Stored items
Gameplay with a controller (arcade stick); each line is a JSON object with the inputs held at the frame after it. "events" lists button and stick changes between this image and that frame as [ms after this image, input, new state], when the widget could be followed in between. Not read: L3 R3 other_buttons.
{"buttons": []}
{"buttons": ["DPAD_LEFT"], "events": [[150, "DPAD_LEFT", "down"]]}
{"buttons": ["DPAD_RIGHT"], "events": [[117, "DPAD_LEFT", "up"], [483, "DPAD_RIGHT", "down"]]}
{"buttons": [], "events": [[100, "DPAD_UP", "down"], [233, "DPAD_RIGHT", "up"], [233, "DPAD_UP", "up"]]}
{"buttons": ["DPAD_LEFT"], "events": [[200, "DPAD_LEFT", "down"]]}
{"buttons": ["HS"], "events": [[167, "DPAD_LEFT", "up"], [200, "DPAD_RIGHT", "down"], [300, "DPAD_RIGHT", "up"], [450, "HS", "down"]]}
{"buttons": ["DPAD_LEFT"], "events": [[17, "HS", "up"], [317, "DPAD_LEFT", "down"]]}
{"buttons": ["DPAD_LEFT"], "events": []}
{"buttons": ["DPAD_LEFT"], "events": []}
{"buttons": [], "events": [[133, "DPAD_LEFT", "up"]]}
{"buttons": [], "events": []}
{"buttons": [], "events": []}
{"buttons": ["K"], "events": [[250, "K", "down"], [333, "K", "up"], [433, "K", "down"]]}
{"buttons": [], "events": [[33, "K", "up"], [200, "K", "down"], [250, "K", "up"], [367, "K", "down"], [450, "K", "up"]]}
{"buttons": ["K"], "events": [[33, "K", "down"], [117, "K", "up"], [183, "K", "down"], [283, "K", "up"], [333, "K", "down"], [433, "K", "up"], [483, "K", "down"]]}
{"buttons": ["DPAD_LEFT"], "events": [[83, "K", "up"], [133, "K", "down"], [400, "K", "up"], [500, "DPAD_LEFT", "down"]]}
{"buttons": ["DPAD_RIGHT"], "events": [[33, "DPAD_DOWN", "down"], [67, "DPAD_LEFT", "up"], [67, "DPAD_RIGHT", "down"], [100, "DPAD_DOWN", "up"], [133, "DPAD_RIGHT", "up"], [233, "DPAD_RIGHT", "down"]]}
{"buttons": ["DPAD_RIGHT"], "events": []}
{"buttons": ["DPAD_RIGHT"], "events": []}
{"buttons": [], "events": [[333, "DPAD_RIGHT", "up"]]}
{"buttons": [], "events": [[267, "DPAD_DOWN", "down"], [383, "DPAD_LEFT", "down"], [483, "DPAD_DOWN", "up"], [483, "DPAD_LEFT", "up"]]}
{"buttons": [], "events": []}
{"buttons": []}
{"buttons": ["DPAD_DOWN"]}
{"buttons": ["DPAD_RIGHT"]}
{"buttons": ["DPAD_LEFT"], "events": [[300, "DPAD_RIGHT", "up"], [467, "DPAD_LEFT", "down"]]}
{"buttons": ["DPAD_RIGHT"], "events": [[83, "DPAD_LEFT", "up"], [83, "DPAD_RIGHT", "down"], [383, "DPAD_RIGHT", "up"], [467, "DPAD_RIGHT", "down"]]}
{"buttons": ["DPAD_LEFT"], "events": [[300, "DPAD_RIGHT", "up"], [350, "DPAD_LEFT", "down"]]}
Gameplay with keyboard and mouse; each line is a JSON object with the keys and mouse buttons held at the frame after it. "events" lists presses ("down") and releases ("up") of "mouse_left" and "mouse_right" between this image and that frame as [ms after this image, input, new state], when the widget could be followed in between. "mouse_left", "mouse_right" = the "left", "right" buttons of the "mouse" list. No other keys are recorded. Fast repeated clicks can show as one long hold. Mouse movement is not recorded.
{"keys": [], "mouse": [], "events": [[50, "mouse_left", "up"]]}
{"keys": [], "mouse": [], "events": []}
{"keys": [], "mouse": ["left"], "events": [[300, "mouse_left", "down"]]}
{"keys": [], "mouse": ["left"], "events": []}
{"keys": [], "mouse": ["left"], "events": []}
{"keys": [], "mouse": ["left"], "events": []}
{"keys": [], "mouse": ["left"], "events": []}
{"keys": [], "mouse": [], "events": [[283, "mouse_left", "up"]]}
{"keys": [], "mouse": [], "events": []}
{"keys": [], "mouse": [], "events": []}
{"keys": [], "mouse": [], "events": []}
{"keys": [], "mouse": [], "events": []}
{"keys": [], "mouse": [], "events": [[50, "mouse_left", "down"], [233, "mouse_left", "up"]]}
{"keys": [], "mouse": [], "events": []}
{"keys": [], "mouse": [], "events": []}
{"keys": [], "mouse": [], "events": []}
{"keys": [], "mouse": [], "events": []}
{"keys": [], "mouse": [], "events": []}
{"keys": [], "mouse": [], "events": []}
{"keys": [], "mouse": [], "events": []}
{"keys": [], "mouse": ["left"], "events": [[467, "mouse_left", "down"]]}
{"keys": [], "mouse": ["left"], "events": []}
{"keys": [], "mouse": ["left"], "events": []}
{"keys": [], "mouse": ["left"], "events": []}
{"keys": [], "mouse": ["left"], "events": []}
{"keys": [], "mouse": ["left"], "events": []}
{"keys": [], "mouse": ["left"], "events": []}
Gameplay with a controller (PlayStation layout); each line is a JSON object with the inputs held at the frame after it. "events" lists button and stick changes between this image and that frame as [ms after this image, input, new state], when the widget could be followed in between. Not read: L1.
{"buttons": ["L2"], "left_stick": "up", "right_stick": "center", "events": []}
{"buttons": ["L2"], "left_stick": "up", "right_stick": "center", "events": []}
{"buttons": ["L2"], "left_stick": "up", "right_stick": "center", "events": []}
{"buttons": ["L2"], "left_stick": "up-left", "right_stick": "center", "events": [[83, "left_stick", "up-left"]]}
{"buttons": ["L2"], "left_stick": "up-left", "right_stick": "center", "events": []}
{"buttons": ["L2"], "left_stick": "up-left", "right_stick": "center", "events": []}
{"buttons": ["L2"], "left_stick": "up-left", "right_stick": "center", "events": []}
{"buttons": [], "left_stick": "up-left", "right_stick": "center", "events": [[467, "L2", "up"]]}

Problem details:
Where a line in the records above holds the string "read", it counts toward the total; give that total alone.

Exercise answer:
2